EXERCISE REQUIREMENTS
1) According to the Vermont rent-increase page below, how many days after first-class or certified mailing is a tenant presumed to have received the notice?
2) Set down the passage of the Vermont rent-increase page below, word for word, from "How much notice" to "in the country.".

##### SOURCE EXTRACT

How much notice is required to raise the rent in Vermont?

Verified July 12, 2026 All Vermont topics →

Vermont landlords must give at least 60 days' actual notice of a rent increase, and the increase takes effect only on the first day of the rental period that follows those 60 days (9 V.S.A. 4455(b)) — one of the longer express rent-increase notice periods in the country.

'Actual notice' is a defined term with teeth: it means the tenant's receipt of written notice, hand-delivered or mailed to the last known address, with a rebuttable presumption of receipt three days after first-class or certified mailing. The period-anchoring matters too: a notice given mid-period pushes the increase to the start of the next full rental period after day 60, not a floating 60 days out. There is no limit on the size or frequency of increases and no rent control anywhere in the state, though raising rent in retaliation for a tenant's code complaint, chapter-violation complaint, or tenant-union organizing is prohibited. Two special regimes add a state-notification layer: privately owned age-restricted housing must notify the Department of Housing and Community Development and all residents on a state form at least 60 days ahead, and mobile home park lot-rent increases have their own 60-day state-form notice — in both, an unnoticed increase is simply void. Vermont has no statute preempting local rent regulation, but a town would need a legislature-approved charter change to act, and none has one.

##########
##### DATA EXTRACT

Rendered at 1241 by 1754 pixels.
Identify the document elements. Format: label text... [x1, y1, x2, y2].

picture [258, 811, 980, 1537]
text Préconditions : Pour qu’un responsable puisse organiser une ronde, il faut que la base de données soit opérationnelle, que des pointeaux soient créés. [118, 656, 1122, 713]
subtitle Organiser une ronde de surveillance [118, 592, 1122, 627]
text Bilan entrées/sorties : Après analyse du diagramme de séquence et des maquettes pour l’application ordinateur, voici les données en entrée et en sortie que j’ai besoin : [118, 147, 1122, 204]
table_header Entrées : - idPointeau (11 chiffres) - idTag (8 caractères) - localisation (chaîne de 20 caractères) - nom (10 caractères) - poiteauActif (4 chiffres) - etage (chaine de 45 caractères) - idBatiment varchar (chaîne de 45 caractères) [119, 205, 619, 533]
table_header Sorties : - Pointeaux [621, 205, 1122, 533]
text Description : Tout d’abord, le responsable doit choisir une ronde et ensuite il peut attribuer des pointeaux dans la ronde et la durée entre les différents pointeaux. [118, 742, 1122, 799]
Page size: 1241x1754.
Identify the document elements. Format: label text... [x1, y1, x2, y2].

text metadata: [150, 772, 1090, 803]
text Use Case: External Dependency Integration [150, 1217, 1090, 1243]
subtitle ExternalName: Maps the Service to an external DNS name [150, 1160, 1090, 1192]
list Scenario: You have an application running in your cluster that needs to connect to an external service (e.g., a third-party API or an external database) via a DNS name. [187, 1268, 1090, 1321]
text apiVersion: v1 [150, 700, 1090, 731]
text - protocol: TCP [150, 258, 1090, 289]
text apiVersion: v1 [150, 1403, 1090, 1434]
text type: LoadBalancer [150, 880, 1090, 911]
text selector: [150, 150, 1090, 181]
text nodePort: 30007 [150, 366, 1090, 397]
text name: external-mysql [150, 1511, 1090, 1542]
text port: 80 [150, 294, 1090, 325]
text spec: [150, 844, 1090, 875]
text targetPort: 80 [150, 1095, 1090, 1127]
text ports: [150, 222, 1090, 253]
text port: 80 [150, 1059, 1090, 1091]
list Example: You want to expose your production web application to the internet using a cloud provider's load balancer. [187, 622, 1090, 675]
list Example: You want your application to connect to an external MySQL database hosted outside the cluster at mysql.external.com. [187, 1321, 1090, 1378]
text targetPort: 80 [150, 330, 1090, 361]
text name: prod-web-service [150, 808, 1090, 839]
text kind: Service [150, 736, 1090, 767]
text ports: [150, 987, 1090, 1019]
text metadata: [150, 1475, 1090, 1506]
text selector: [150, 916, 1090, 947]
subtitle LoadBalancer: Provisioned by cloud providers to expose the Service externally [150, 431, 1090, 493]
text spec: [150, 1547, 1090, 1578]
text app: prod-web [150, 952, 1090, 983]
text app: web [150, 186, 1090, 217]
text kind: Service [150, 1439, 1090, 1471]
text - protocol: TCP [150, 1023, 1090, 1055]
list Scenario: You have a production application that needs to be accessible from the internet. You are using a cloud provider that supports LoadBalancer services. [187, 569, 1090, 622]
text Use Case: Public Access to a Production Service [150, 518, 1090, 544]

##########

IN RESPONSE
1) Three days.

2)
How much notice is required to raise the rent in Vermont?

Verified July 12, 2026 All Vermont topics →

Vermont landlords must give at least 60 days' actual notice of a rent increase, and the increase takes effect only on the first day of the rental period that follows those 60 days (9 V.S.A. 4455(b)) — one of the longer express rent-increase notice periods in the country.